Sampai di taman, Maisya duduk di hadapanku dan Kak Syifa.
“Maila, aku mau minta maaf, ya, kalau aku ada salah kepada Maila selama ini.” Katanya kepadaku. Masya menoleh ke Kak Syifa. “Kak, Maisya minta maaf juga, ya.” Katanya lagi. Aku dan Kak Syifa mengangguk. Aku mulai mengeluarkan air mataku. Aku masih penasaran dengan penyakit yang Maisya tulis di diarynya.
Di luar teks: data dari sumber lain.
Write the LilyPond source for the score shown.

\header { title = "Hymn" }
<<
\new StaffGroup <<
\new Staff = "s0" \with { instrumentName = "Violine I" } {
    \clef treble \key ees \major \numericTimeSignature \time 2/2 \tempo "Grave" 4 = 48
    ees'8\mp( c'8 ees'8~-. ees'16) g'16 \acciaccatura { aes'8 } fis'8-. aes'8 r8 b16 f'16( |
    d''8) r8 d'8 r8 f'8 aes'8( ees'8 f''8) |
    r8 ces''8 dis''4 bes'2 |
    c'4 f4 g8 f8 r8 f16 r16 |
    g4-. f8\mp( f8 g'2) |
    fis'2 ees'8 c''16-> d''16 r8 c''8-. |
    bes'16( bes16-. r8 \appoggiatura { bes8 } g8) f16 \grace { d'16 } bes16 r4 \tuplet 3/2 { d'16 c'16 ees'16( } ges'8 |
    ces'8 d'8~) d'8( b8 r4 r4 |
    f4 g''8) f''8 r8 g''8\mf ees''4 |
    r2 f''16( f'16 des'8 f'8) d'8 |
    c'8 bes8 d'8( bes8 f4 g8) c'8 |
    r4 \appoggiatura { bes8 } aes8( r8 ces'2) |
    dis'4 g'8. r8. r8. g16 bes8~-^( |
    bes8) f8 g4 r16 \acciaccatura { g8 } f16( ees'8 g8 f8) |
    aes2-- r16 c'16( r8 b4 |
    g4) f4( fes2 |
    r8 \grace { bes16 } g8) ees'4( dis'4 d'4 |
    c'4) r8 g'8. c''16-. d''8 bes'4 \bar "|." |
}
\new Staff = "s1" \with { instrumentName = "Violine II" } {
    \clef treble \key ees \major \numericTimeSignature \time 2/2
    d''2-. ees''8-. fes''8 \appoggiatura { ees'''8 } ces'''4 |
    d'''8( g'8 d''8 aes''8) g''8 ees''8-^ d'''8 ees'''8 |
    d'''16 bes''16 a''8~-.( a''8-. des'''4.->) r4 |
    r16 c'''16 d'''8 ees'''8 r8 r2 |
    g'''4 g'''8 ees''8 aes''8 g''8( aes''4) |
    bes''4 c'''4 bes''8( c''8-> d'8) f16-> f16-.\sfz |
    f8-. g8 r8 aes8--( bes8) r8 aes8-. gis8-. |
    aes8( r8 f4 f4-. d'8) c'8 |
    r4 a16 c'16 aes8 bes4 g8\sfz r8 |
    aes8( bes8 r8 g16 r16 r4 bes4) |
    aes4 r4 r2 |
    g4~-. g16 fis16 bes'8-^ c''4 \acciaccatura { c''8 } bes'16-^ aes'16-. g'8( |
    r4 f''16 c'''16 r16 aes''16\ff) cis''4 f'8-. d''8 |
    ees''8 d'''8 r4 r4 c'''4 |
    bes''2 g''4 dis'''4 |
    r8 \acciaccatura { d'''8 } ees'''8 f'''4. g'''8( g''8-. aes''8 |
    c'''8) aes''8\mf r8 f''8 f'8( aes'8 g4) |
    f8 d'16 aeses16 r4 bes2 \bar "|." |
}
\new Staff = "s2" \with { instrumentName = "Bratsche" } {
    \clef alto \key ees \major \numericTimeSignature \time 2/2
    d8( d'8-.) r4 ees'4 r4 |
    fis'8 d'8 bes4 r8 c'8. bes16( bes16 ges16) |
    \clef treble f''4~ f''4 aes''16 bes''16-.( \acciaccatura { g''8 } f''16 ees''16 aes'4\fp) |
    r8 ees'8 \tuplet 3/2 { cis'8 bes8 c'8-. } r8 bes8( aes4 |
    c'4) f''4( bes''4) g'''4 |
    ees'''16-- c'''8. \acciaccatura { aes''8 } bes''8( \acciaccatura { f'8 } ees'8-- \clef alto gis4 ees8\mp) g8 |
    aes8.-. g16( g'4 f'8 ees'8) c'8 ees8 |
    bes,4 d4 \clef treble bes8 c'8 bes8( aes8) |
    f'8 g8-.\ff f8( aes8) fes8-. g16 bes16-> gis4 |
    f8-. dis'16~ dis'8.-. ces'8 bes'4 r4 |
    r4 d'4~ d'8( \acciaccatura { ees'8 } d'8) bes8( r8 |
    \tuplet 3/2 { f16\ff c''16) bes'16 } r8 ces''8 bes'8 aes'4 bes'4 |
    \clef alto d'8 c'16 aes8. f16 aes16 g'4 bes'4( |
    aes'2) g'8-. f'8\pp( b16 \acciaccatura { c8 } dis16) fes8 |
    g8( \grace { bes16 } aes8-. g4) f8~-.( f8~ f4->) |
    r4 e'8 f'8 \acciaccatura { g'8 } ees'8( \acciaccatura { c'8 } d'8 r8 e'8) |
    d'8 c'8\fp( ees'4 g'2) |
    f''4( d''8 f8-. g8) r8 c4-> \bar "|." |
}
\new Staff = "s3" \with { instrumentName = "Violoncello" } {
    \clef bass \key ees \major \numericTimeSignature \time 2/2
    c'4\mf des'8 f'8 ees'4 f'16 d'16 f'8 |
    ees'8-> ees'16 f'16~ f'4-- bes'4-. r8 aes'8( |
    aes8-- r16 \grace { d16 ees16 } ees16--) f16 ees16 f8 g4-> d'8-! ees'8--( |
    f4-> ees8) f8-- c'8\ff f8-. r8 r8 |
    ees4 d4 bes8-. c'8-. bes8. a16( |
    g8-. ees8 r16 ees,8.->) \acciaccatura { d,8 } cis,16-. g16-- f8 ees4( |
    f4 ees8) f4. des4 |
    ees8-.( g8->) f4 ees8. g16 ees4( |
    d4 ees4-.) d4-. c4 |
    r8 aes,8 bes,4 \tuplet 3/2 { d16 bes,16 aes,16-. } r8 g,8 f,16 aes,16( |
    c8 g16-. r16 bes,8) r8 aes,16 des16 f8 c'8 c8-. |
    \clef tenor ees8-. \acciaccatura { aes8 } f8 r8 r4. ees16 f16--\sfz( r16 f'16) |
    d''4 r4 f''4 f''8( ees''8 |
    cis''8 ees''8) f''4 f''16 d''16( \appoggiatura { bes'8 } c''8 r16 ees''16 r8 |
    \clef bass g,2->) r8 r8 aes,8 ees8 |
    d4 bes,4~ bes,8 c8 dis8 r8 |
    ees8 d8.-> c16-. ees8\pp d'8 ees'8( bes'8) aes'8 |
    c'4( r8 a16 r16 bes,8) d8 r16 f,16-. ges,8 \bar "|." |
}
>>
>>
“Maila juga minta maaf ya.” Kataku. Aku dan Kak Syifa memeluknya. “Maisya, aku boleh tanya tentang, ehm, peny..” kataku takut-takut.
“Penyakitku?” tanya Maisya menaikkan alisnya. Aku mengangguk pelan. “Oh. Maaf, ya. Aku tidak pernah memberitahumu.” Aku dan Kak Syifa mendengarkan dengan serius. Maisya melanjutkan,
“Sejak kecelakaan pada pertandingan itu, aku divonis oleh dokter karena suatu penyakit.” Katanya. Aku terkejut. Begitu pula Kak Syifa.
bersambung ke Cerita dari Masa Lalu..
[Fathimah NJL, santri angkatan ke-1, jenjang SMP, Pesantren Media]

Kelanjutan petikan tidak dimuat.